* [EXERCISE INSTRUCTIONS]
**A)** Answer these questions from the article on gogol mogol:
(i) In what language is "gogol mogol" a word?
(ii) What did an Israeli internal medicine doctor find about warm gogol mogol?
(iii) Across which areas did gogol mogol become popular over time?
**B)** Transcribe the part of the gogol mogol article that opens with the words containing "Photo Credit: Sonya" and closes with "eggnog or zabaione.".

* [SOURCE DOCUMENT]
######

The Old-School Jewish Drink

Photo Credit: Sonya Sanford

This recipe comes straight from the shtetl, and is part healing drink, part dessert.

Whenever I had the slightest hint of a sore throat, the  remedy in our Ashkenazi Jewish home was gogol mogol (kogel mogel in Polish). Gogol mogol is a Yiddish word for a shtetl recipe that dates back to 17th-century Central Europe. It’s a simple, sweet treat made with egg yolks and sugar that’s similar to a non-alcoholic version of eggnog or zabaione.
    Gogol mogol is considered both a dessert and a home remedy for colds and throat aches. There is some science behind its healing properties—an Israeli internal medicine doctor found that warm gogol mogol has an antibiotic effect that can speed up recovery for inflamed throats. Even Barbra Streisand’s mother allegedly believed in gogol mogol’s curative properties, and tried to strengthen her daughter’s vocal cords by serving her this classic concoction.
    Gogol mogol’s origins are unknown, but it may have been inspired by the “Shulchan Aruch,” the 16th-century Separdic Jewish code of law, where it is written that one can soothe their voice on Shabbat with raw egg or sweet syrup. Over time,gogol mogol became popular across Poland and the former Soviet Union, particularly during interwar periods when sweets were scarce.

######

Saved data entries:
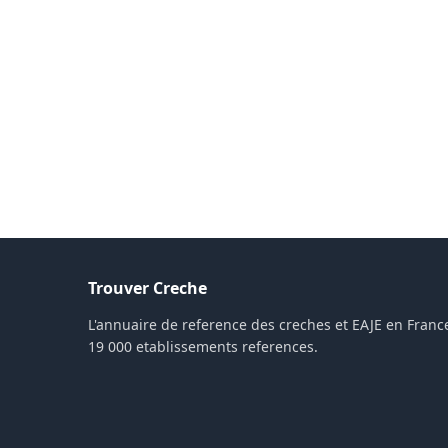
Trouver Creche
L'annuaire de reference des creches et EAJE en France
19 000 etablissements references.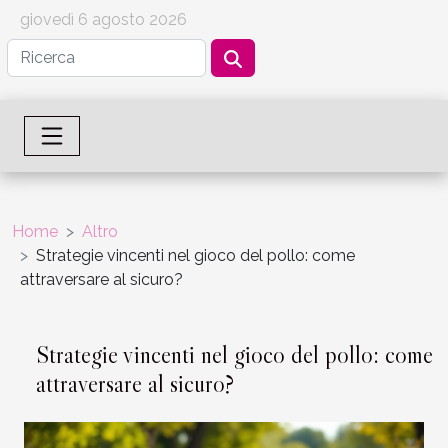
giovedì 6 agosto 2026
Home
Altro
Strategie vincenti nel gioco del pollo: come
attraversare al sicuro?
Strategie vincenti nel gioco del pollo: come
attraversare al sicuro?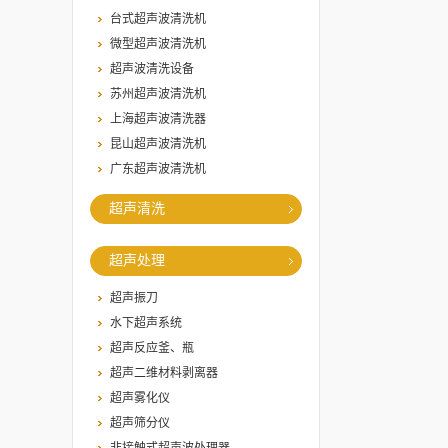
台式超声波清洗机
微型超声波清洗机
超声波清洗设备
苏州超声波清洗机
上海超声波清洗器
昆山超声波清洗机
广东超声波清洗机
超声清洗
超声处理
超声振刀
水下超声系统
超声反应釜、瓶
超声二维材料剥离器
超声雾化仪
超声筛分仪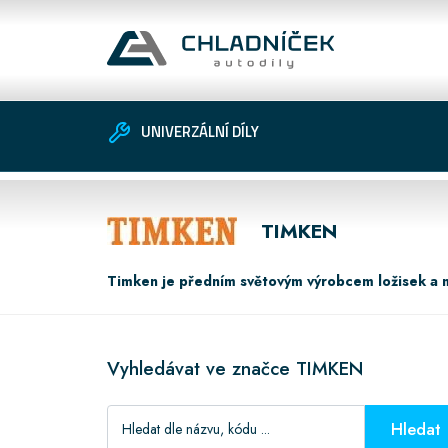
UNIVERZÁLNÍ DÍLY
Vozidlo
Univerzální díly
Zákaznické
TIMKEN
Timken je předním světovým výrobcem ložisek a 
Vyhledávat ve značce TIMKEN
Hledat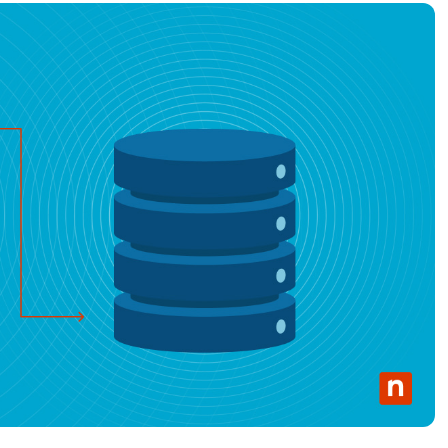
UARDA UNA DEMO
UARDA UNA DEMO
 UNA DEMO
UARDA UNA DEMO
ROADMAP DEI PRODOTTI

######

* [EXERCISE RESPONSES]
**A)**
(i) Yiddish.
(ii) It has an antibiotic effect that can speed up recovery for inflamed throats.
(iii) Poland and the former Soviet Union.

**B)**
Photo Credit: Sonya Sanford

This recipe comes straight from the shtetl, and is part healing drink, part dessert.

Whenever I had the slightest hint of a sore throat, the  remedy in our Ashkenazi Jewish home was gogol mogol (kogel mogel in Polish). Gogol mogol is a Yiddish word for a shtetl recipe that dates back to 17th-century Central Europe. It’s a simple, sweet treat made with egg yolks and sugar that’s similar to a non-alcoholic version of eggnog or zabaione.